“You’re so American,” sneers Portugal. The Man guitarist and songwriter John Baldwin Gourley, a dude who looks a Fleet Foxes roadie but sings in a tenor/falsetto that’s steeped in the glitter of a thousand glam rock gods, as a bed of Ziggy-induced acoustic power chords, hand claps and strings rise around him like a forest of man-sized posies.
As suggested by its name and punctuation, Portugal. The Man specializes in shamelessly anthemic folderol, and on its sixth disc (and major label debut), the foursome embraces its inner Marc Bolan to the exclusion of nearly anything else. The neo-prog, math rock, and jam-band electronica trimmings of its early catalog have fallen away to focus on that early ’70s moment when psych put on its platform boots and reached for the stars. “Got It All (This Can’t Be Living Now)” is T. Rex as bolstered by Sgt. Pepper strings and Spiders From Mars guitars. “I want a world like my teacher told me it would be/I want a love like my parents told me it would be,” Gourley squeaks as if riding a unicorn into a cloud of helium, and there are 10 more bejeweled-hands-in-the-air moments just like that.

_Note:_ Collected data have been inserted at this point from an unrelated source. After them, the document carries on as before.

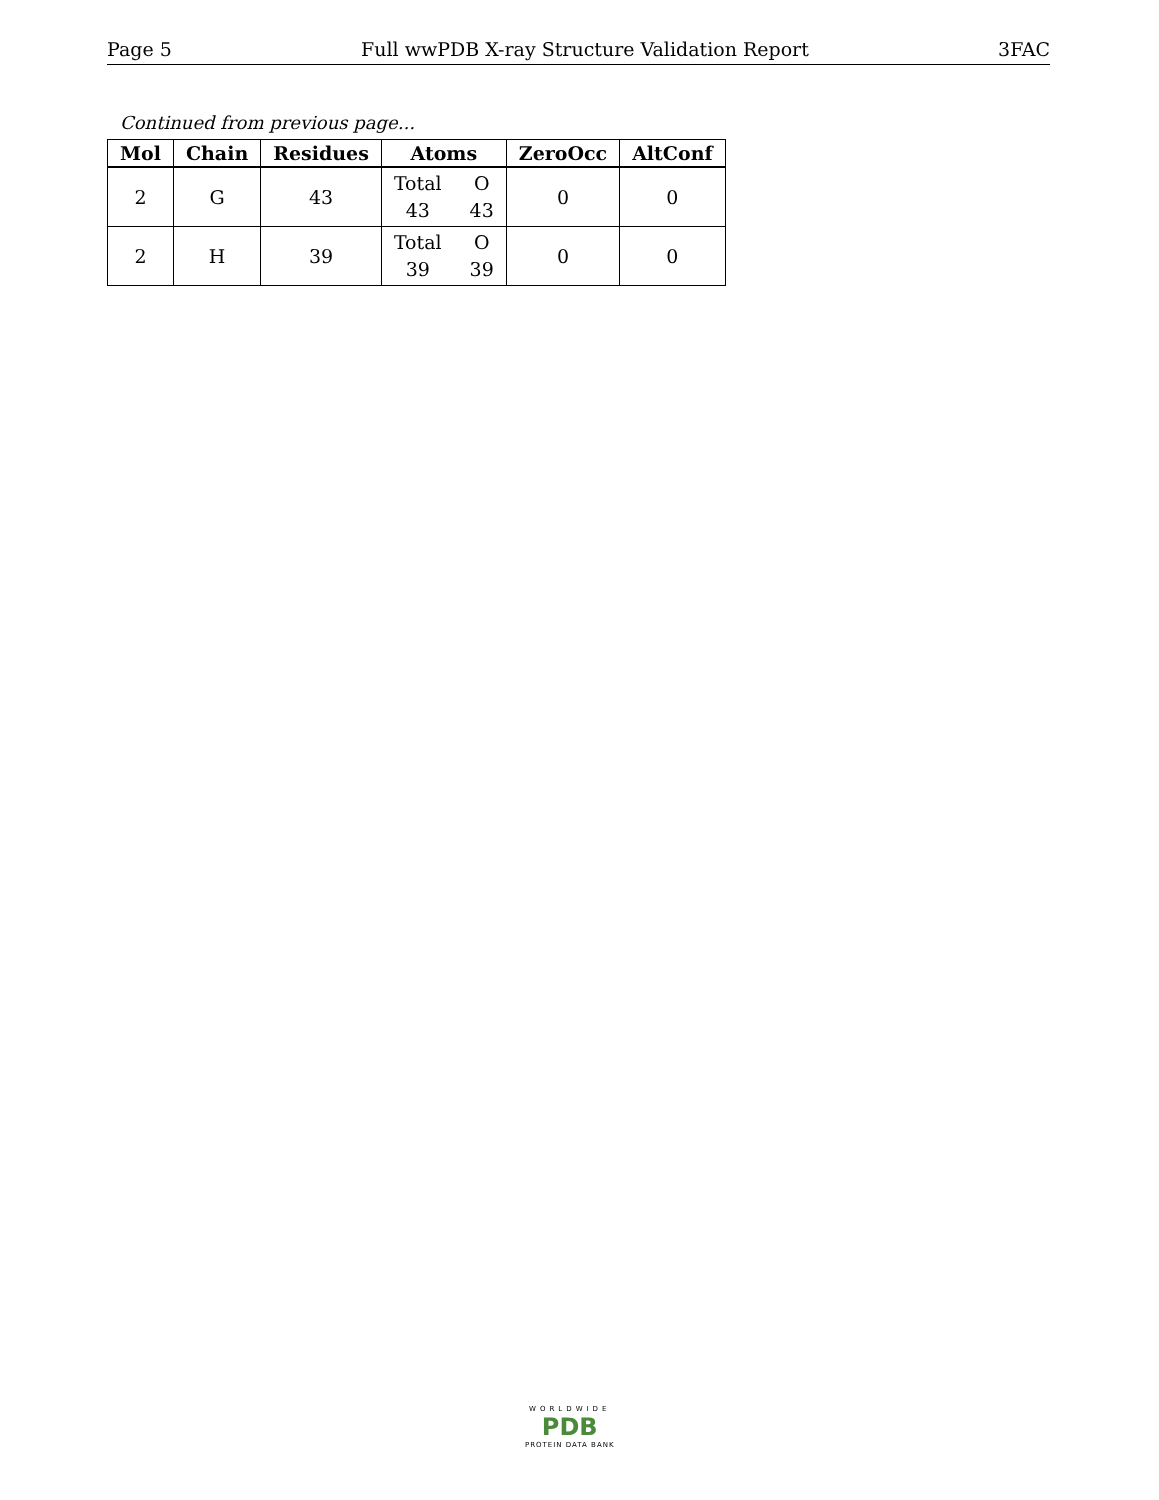Page 5 Full wwPDB X-ray Structure Validation Report 3FAC
Continued from previous page...
| Mol | Chain | Residues | Atoms | ZeroOcc | AltConf |
| --- | --- | --- | --- | --- | --- |
| 2 | G | 43 | Total O 43 43 | 0 | 0 |
| 2 | H | 39 | Total O 39 39 | 0 | 0 |
WORLDWIDE
PDB
PROTEIN DATA BANK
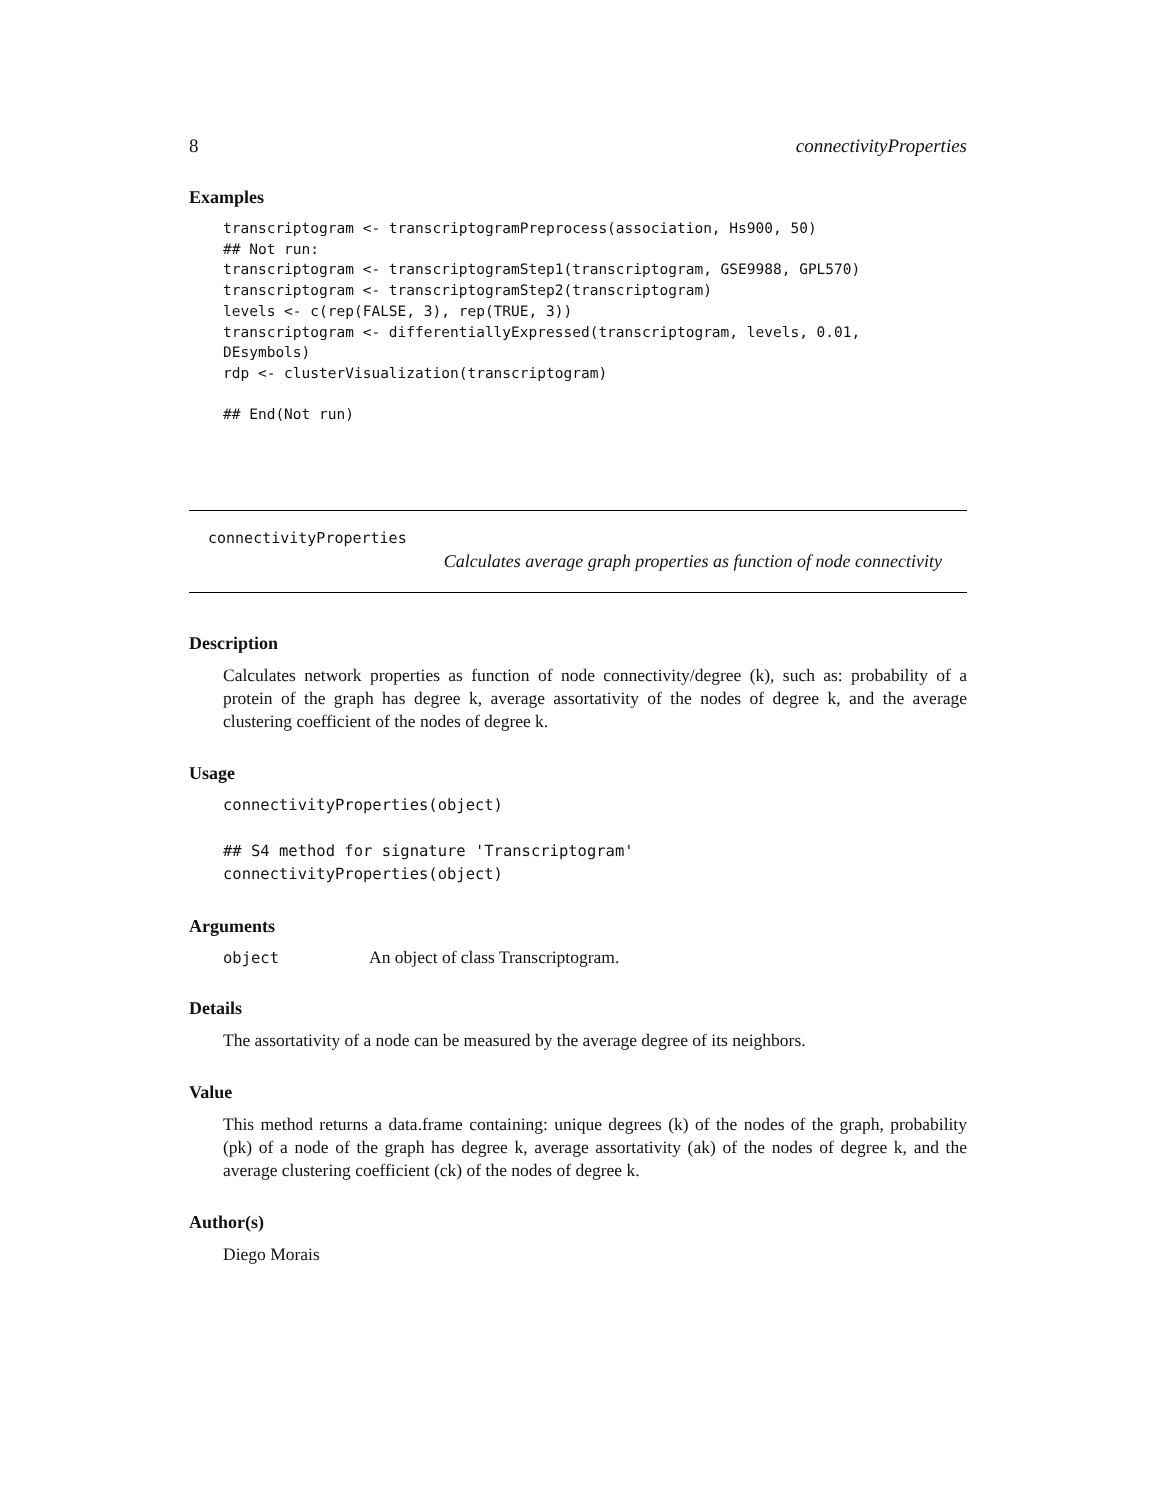8 connectivityProperties
Examples
transcriptogram <- transcriptogramPreprocess(association, Hs900, 50)
## Not run:
transcriptogram <- transcriptogramStep1(transcriptogram, GSE9988, GPL570)
transcriptogram <- transcriptogramStep2(transcriptogram)
levels <- c(rep(FALSE, 3), rep(TRUE, 3))
transcriptogram <- differentiallyExpressed(transcriptogram, levels, 0.01,
DEsymbols)
rdp <- clusterVisualization(transcriptogram)

## End(Not run)
connectivityProperties
Calculates average graph properties as function of node connectivity
Description
Calculates network properties as function of node connectivity/degree (k), such as: probability of a protein of the graph has degree k, average assortativity of the nodes of degree k, and the average clustering coefficient of the nodes of degree k.
Usage
connectivityProperties(object)

## S4 method for signature 'Transcriptogram'
connectivityProperties(object)
Arguments
| object | An object of class Transcriptogram. |
Details
The assortativity of a node can be measured by the average degree of its neighbors.
Value
This method returns a data.frame containing: unique degrees (k) of the nodes of the graph, probability (pk) of a node of the graph has degree k, average assortativity (ak) of the nodes of degree k, and the average clustering coefficient (ck) of the nodes of degree k.
Author(s)
Diego Morais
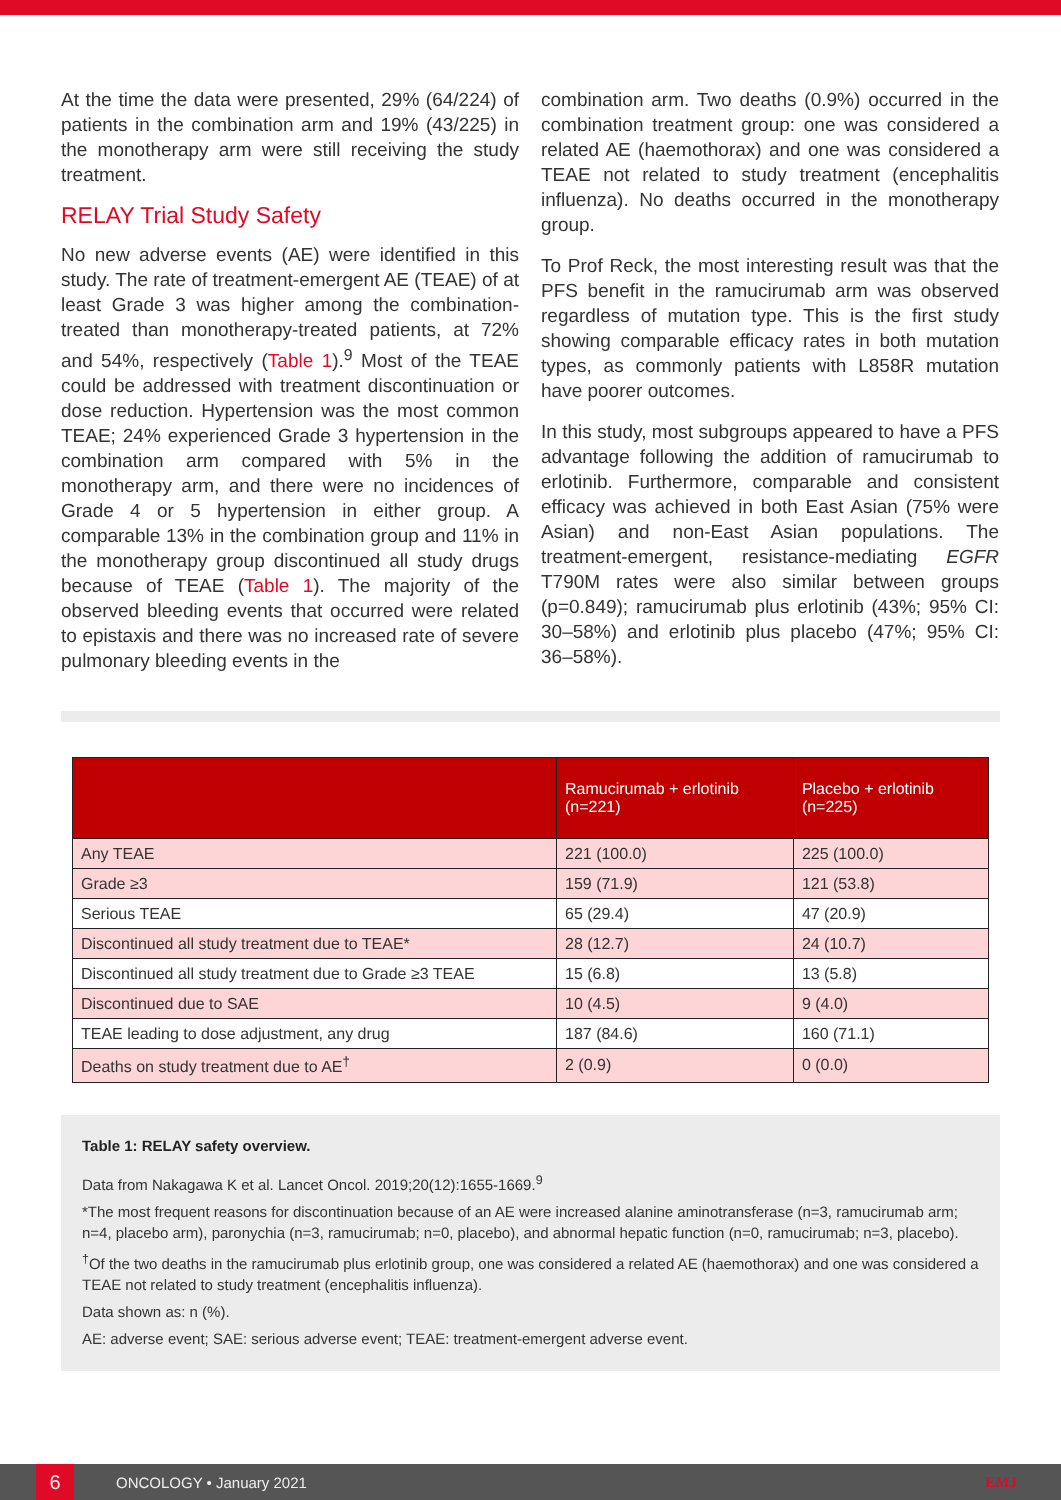At the time the data were presented, 29% (64/224) of patients in the combination arm and 19% (43/225) in the monotherapy arm were still receiving the study treatment.
RELAY Trial Study Safety
No new adverse events (AE) were identified in this study. The rate of treatment-emergent AE (TEAE) of at least Grade 3 was higher among the combination-treated than monotherapy-treated patients, at 72% and 54%, respectively (Table 1).<sup>9</sup> Most of the TEAE could be addressed with treatment discontinuation or dose reduction. Hypertension was the most common TEAE; 24% experienced Grade 3 hypertension in the combination arm compared with 5% in the monotherapy arm, and there were no incidences of Grade 4 or 5 hypertension in either group. A comparable 13% in the combination group and 11% in the monotherapy group discontinued all study drugs because of TEAE (Table 1). The majority of the observed bleeding events that occurred were related to epistaxis and there was no increased rate of severe pulmonary bleeding events in the
combination arm. Two deaths (0.9%) occurred in the combination treatment group: one was considered a related AE (haemothorax) and one was considered a TEAE not related to study treatment (encephalitis influenza). No deaths occurred in the monotherapy group.
To Prof Reck, the most interesting result was that the PFS benefit in the ramucirumab arm was observed regardless of mutation type. This is the first study showing comparable efficacy rates in both mutation types, as commonly patients with L858R mutation have poorer outcomes.
In this study, most subgroups appeared to have a PFS advantage following the addition of ramucirumab to erlotinib. Furthermore, comparable and consistent efficacy was achieved in both East Asian (75% were Asian) and non-East Asian populations. The treatment-emergent, resistance-mediating EGFR T790M rates were also similar between groups (p=0.849); ramucirumab plus erlotinib (43%; 95% CI: 30–58%) and erlotinib plus placebo (47%; 95% CI: 36–58%).
| | Ramucirumab + erlotinib (n=221) | Placebo + erlotinib (n=225) |
| --- | --- | --- |
| Any TEAE | 221 (100.0) | 225 (100.0) |
| Grade ≥3 | 159 (71.9) | 121 (53.8) |
| Serious TEAE | 65 (29.4) | 47 (20.9) |
| Discontinued all study treatment due to TEAE* | 28 (12.7) | 24 (10.7) |
| Discontinued all study treatment due to Grade ≥3 TEAE | 15 (6.8) | 13 (5.8) |
| Discontinued due to SAE | 10 (4.5) | 9 (4.0) |
| TEAE leading to dose adjustment, any drug | 187 (84.6) | 160 (71.1) |
| Deaths on study treatment due to AE<sup>†</sup> | 2 (0.9) | 0 (0.0) |
Table 1: RELAY safety overview.
Data from Nakagawa K et al. Lancet Oncol. 2019;20(12):1655-1669.<sup>9</sup>
*The most frequent reasons for discontinuation because of an AE were increased alanine aminotransferase (n=3, ramucirumab arm; n=4, placebo arm), paronychia (n=3, ramucirumab; n=0, placebo), and abnormal hepatic function (n=0, ramucirumab; n=3, placebo).
<sup>†</sup> Of the two deaths in the ramucirumab plus erlotinib group, one was considered a related AE (haemothorax) and one was considered a TEAE not related to study treatment (encephalitis influenza).
Data shown as: n (%).
AE: adverse event; SAE: serious adverse event; TEAE: treatment-emergent adverse event.
6
ONCOLOGY • January 2021 EMJ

Sometimes this single-mindedness can get a little overwhelming: When “You Carried Us” fades out and “Everything You See” kicks in, the latter feels like a second blast of the former song. Produced by Santigold/M.I.A. collaborator John Hill, and mixed by mainstream enabler Andy Wallace, In the Mountain rounds out this previously under-the-radar ensemble’s steady progression from eclecticism to refinement. This is P.TM’s time to hone its strengths and shine, and that it does here with double rainbow results. There’ll be other opportunities to expand.